# 257 Weatherby Field Performance - I finally tested it!



## GregW (Oct 22, 2009)

Bought my 257 about 3 years ago and love the gun for deer hunting and have read countless tales of how effective it is on bigger game but hesitated to use it on Elk out of fear of wounding an animal and not recovering it. Finally and out of much encouragement from friends I took it Elk hunting this year. Shot #1 415 yds complete broadside, dead center in the rib cage, right between 2 ribs, it only penetrated one lung. Shot #2, about 50 yards closer facing me, it entered the chest cavity, broke shoulder bone and penetrated the entire animal and exited on the top of its back just before the tail. Had to sneek up on the dude and put one in the noodle to put it down.

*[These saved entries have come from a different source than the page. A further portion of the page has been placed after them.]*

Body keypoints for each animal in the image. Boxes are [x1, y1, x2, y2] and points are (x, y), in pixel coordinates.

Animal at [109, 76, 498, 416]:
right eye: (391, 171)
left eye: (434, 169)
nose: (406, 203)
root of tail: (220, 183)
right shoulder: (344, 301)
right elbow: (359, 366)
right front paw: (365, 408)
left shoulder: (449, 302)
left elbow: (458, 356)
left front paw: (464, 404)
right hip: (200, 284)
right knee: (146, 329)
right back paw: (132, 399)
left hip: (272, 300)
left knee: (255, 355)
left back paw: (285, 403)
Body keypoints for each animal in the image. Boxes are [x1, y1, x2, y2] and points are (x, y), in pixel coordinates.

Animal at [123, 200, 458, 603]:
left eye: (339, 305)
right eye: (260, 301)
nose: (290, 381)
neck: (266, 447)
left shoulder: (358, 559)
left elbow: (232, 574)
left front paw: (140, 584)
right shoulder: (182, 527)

So, what has this experience taught me:
1) I probably tested the outer limits of what a 120 gr bullet will do at 400 yrds, regardless of what the ballistic tables tell us.
2) I still love the accuracy and flat shooting ability of this gun, I hit exactly where I aimed.
3) I will likely try using it again but at much closer ranges to see if I can restore my 1 bullet one kill expectation and reputation. I absolutely hate watching an animal suffer needlessly.


----------



## KurtR (May 3, 2008)

what bullet


----------



## GregW (Oct 22, 2009)

120 gr Nosler Partition.


----------



## KurtR (May 3, 2008)

Try the tsx next time and you wont find the bullet or need a follow up shot. The animals i have seen shot with the .257 and tsx combo have not taken a step.


----------



## NDTerminator (Aug 20, 2003)

Much as I love my 257 Roy, whenever I next get a chance at elk it will be either my 338 Mag or 7MM Mag. I know the 257 would do the job but the bigger stuff just brings more to the task...

a 257 Roy round through the knob at close range? Gawd....


----------